INFORMATION Block Start
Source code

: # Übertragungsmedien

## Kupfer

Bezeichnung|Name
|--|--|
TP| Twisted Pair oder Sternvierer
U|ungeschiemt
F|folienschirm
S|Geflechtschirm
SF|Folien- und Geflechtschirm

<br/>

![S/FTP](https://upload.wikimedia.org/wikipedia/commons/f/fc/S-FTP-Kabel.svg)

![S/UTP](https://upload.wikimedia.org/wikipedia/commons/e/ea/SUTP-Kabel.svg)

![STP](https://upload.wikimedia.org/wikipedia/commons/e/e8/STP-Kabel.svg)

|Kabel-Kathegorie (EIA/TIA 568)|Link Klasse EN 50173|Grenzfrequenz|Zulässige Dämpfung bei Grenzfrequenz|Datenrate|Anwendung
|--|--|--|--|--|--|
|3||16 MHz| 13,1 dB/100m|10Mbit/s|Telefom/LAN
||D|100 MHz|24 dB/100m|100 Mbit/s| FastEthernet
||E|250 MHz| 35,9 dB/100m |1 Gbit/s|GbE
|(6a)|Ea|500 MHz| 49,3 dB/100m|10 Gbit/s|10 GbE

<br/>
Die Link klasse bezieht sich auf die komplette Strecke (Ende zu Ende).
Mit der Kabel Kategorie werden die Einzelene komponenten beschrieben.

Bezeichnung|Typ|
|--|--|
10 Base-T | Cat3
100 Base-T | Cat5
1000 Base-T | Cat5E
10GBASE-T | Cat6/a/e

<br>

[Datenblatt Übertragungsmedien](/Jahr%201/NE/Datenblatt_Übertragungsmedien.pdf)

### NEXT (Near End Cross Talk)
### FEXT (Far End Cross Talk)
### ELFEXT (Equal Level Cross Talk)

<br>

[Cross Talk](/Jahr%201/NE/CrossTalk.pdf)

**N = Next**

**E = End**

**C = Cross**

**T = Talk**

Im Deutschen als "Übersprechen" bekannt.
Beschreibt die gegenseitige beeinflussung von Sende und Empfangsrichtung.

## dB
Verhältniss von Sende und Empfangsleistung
INFORMATION Block End
INFORMATION Block Start
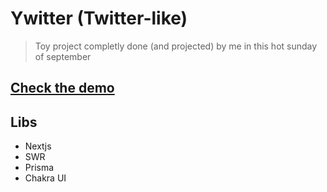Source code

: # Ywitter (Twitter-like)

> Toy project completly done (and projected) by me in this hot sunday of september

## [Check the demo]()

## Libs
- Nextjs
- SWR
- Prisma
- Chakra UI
INFORMATION Block End
INFORMATION Block Start
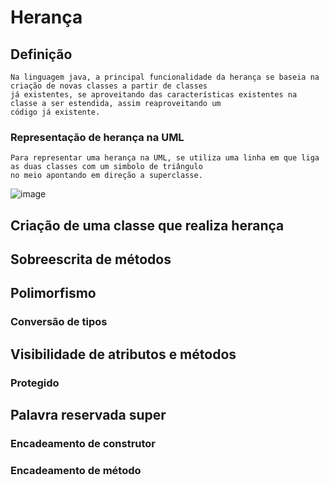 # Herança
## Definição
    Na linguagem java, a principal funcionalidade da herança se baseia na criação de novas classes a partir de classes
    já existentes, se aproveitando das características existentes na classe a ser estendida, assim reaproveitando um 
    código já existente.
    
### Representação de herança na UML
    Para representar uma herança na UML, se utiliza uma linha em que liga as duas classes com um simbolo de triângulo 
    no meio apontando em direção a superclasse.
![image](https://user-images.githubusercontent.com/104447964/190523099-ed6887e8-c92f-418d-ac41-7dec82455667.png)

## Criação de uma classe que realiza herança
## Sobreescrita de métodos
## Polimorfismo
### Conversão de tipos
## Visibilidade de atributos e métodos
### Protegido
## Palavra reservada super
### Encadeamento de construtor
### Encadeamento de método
INFORMATION Block End
◆ ASSIGNMENT
Set down again, word for word, the stretch of records from the line with "## Polimorfismo" to the line with "### Encadeamento de método", both of those lines included.

◆ YOUR RESPONSE
## Polimorfismo
### Conversão de tipos
## Visibilidade de atributos e métodos
### Protegido
## Palavra reservada super
### Encadeamento de construtor
### Encadeamento de método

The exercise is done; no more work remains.